Motorway hard shoulders shouldn't be used as permanent driving lanes
30 June 2016
The Transport Committee publishes a report, warning that the Government should not proceed with 'all lane running' schemes while major safety concerns exist.
- Report: All lane running
- Report: All lane running (PDF 788 KB)
- Inquiry: All lane running
- Transport Committee
All lane running
In 'all lane running', the latest version of smart motorways, the hard shoulder is used as a live lane of traffic. Previous schemes have only used the hard shoulder at peak times or to deal with congestion.
The Committee did not agree with Government that this is an incremental change and a logical extension of previous schemes. It concluded that the permanent loss of the hard shoulder in all lane running schemes was a radical change and an unacceptable price to pay for such improvements.
Chair of the Transport Select Committee, Louise Ellman MP, commented:
"The permanent removal of the hard shoulder is a dramatic change. All kinds of drivers, including the emergency services, are genuinely concerned about the risk this presents.

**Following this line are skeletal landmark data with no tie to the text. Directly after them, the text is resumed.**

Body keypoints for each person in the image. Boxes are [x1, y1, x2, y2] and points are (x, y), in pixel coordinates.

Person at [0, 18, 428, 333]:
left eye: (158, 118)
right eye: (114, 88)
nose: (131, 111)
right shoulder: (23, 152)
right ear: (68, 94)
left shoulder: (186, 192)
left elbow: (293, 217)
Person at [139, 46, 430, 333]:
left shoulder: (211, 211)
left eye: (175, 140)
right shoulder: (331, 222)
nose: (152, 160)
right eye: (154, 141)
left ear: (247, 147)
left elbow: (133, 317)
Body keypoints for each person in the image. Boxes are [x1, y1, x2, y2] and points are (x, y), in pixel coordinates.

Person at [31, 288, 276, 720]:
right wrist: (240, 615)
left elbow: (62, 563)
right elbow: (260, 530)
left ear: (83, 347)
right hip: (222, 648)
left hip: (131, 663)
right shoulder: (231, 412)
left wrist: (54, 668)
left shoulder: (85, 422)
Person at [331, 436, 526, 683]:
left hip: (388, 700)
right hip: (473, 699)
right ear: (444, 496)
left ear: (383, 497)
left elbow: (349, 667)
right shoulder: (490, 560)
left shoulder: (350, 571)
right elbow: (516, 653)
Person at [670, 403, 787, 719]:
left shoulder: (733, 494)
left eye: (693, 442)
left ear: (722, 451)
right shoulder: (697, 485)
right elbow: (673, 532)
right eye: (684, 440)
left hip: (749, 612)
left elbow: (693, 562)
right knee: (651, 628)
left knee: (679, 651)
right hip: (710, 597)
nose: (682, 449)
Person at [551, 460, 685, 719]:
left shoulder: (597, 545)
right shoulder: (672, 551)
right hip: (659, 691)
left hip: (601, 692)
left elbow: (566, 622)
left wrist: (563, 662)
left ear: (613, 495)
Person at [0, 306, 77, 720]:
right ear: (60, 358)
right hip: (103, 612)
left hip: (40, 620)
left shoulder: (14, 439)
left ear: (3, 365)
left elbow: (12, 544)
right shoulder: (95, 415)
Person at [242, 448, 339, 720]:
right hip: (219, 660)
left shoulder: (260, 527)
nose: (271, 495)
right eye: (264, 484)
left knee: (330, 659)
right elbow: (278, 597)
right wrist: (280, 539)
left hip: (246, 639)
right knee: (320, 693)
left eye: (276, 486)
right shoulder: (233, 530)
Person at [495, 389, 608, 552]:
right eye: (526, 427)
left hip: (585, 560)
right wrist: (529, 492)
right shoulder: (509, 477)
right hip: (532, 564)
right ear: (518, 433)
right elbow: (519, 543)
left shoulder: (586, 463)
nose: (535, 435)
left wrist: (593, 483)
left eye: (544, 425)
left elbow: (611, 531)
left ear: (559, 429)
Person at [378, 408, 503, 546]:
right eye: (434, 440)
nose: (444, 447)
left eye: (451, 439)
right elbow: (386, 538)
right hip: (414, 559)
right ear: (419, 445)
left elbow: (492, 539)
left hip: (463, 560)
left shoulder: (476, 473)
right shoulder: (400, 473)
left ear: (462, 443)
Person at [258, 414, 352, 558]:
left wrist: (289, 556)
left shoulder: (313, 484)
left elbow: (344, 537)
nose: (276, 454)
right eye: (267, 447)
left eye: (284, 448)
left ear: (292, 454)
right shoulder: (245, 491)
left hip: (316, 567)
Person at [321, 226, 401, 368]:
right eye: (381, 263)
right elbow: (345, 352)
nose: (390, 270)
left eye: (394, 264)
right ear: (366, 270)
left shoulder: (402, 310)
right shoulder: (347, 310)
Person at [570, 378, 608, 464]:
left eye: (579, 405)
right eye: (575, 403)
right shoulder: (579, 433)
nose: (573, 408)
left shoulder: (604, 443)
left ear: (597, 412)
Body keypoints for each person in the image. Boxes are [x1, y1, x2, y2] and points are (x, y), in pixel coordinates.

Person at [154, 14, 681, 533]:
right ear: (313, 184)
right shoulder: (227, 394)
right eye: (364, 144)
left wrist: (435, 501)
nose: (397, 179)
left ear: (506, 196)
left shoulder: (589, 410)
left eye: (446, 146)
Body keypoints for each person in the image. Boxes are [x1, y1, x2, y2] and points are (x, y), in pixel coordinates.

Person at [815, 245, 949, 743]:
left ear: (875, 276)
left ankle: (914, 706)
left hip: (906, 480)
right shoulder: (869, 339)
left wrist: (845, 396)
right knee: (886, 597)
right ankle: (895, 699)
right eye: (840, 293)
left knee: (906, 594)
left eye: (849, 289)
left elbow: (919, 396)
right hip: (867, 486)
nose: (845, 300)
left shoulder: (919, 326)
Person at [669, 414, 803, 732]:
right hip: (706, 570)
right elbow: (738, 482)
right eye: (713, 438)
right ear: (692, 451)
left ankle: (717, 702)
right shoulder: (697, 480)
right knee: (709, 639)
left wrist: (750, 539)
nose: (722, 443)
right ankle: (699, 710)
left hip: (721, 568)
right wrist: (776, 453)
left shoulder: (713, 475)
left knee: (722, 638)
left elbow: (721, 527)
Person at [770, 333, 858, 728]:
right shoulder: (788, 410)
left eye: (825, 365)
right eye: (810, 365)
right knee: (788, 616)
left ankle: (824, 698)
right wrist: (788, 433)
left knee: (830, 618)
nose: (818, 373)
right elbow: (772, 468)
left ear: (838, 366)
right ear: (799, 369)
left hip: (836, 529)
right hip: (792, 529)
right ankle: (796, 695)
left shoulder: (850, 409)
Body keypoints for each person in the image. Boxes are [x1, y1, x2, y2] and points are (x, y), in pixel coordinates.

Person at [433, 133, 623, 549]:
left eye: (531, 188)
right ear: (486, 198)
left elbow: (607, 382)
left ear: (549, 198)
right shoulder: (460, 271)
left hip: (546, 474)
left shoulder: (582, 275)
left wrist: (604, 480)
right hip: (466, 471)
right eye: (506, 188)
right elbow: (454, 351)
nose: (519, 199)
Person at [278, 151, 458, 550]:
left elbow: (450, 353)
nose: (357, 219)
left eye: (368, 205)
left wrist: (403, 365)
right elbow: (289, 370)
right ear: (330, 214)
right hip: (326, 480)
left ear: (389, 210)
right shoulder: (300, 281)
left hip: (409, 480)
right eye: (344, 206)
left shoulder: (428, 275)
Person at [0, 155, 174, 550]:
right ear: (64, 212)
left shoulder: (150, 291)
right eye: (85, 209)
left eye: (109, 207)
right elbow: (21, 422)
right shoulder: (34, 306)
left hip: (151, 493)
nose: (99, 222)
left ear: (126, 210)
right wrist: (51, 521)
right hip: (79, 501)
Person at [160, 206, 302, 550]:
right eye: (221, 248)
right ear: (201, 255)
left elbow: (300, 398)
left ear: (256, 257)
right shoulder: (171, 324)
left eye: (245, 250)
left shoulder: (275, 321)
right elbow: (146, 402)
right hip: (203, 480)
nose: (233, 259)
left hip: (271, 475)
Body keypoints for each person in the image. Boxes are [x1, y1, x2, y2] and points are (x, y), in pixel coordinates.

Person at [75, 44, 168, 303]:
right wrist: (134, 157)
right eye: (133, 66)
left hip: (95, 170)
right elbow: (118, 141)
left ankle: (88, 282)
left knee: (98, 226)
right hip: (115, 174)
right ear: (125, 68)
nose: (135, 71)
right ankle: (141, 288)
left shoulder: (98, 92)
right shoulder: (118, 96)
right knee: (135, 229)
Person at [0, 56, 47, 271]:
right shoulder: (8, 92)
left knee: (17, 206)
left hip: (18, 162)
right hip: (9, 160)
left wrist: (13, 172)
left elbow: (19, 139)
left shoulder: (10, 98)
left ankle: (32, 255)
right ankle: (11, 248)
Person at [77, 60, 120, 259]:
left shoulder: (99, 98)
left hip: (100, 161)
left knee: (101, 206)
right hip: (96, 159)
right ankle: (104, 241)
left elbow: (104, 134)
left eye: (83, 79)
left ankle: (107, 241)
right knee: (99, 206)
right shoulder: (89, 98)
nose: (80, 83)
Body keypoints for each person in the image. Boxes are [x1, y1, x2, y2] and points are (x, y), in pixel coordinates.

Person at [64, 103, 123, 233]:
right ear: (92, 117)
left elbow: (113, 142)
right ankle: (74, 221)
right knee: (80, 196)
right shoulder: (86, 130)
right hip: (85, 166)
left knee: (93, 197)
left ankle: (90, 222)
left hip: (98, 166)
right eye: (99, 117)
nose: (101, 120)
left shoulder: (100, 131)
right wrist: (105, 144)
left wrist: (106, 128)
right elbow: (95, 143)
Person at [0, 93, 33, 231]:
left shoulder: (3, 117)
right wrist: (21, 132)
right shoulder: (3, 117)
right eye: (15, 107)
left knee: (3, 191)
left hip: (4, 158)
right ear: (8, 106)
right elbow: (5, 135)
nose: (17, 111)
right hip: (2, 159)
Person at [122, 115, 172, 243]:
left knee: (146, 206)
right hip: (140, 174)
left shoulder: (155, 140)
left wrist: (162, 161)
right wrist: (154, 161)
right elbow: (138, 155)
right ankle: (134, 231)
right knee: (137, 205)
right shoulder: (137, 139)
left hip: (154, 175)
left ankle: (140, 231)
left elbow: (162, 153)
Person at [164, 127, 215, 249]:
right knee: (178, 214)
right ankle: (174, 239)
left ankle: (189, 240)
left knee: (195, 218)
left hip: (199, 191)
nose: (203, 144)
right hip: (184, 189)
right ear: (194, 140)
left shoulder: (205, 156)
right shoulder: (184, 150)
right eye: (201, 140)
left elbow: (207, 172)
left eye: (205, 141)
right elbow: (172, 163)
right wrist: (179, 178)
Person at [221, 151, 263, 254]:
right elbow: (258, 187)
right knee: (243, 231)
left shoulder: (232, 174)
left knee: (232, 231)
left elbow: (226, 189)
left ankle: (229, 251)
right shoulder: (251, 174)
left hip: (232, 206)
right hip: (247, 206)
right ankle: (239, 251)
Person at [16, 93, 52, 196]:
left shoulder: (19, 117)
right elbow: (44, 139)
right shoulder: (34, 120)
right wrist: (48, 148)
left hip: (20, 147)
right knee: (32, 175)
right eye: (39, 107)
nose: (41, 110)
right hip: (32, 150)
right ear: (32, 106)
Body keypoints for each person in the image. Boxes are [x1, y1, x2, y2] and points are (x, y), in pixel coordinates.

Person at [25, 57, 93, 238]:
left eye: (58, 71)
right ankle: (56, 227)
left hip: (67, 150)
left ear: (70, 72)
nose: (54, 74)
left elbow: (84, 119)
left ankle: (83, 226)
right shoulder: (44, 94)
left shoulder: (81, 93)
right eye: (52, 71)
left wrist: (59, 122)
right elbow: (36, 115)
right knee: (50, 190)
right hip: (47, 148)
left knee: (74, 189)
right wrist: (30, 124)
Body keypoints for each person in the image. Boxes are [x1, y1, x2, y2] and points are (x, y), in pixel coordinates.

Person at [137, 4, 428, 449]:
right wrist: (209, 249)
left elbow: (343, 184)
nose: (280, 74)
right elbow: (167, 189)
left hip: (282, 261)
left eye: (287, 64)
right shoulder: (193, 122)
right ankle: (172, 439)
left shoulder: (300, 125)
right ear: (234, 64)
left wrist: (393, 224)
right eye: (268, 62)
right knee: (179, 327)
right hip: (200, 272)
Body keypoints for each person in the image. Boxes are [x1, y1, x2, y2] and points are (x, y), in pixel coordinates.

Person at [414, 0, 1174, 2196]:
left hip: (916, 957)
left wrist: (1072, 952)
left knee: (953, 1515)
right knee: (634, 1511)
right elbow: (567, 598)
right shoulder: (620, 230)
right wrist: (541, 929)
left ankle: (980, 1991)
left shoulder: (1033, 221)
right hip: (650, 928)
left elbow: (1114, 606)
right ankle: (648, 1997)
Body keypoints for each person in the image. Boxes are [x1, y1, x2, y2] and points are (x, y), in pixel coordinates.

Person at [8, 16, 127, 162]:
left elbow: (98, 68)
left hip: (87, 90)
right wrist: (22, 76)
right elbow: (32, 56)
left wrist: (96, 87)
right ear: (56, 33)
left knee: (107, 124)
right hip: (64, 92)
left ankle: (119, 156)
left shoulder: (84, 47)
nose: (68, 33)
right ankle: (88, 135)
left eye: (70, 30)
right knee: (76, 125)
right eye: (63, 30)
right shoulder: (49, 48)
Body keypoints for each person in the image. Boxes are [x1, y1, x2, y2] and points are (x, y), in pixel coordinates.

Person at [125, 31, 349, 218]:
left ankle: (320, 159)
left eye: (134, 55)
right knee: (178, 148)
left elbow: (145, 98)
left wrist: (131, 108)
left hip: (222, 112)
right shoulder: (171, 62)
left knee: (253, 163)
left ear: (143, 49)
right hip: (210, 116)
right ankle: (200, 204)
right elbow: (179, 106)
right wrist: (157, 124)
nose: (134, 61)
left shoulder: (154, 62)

It is undeniable that we need to find ways of dealing with traffic growth on the strategic network. But All Lane Running does not appear to us to be the safe, incremental change the Department wants us to think it is. While 'smart motorways' have existed for years, this is fundamentally different. Government needs to demonstrate that All Lane Running schemes do not make the road any less safe that the traditional motorway with a hard shoulder.
The Government has a model which has worked. The scheme on the M42 has a track record of safety and performance but subsequent versions have gradually lowered the standard specification. The most recent incarnations of All Lane Running have less provision for safety measures than original pilot schemes.
The Committee heard significant concerns about the scarcity, size and misuse of emergency refuge areas. We also heard about worryingly high levels of non-compliance with Red X signals. Levels of public awareness and confidence about using these motorway schemes are unacceptably low.
Government needs to demonstrate considerable improvement in this area, including more emergency refuge areas, driver education and enforcement, before the Committee will endorse the extension of a scheme which risks putting motorists in harm's way."
In 2015, the Department for Transport forecasted that traffic on the strategic road network would increase by up to 60% by 2040. The Government sees smart motorways as a way of addressing this growth without incurring the costs of traditional motorway widening.
Plans are in place to permanently convert the hard shoulder into a running lane on around 300 miles of motorway. Highways England has a programme of 30 all lane running schemes to the value of circa £6 billion over the next nine years. The Department may consider the matter settled but the Committee believes that argument has not been won.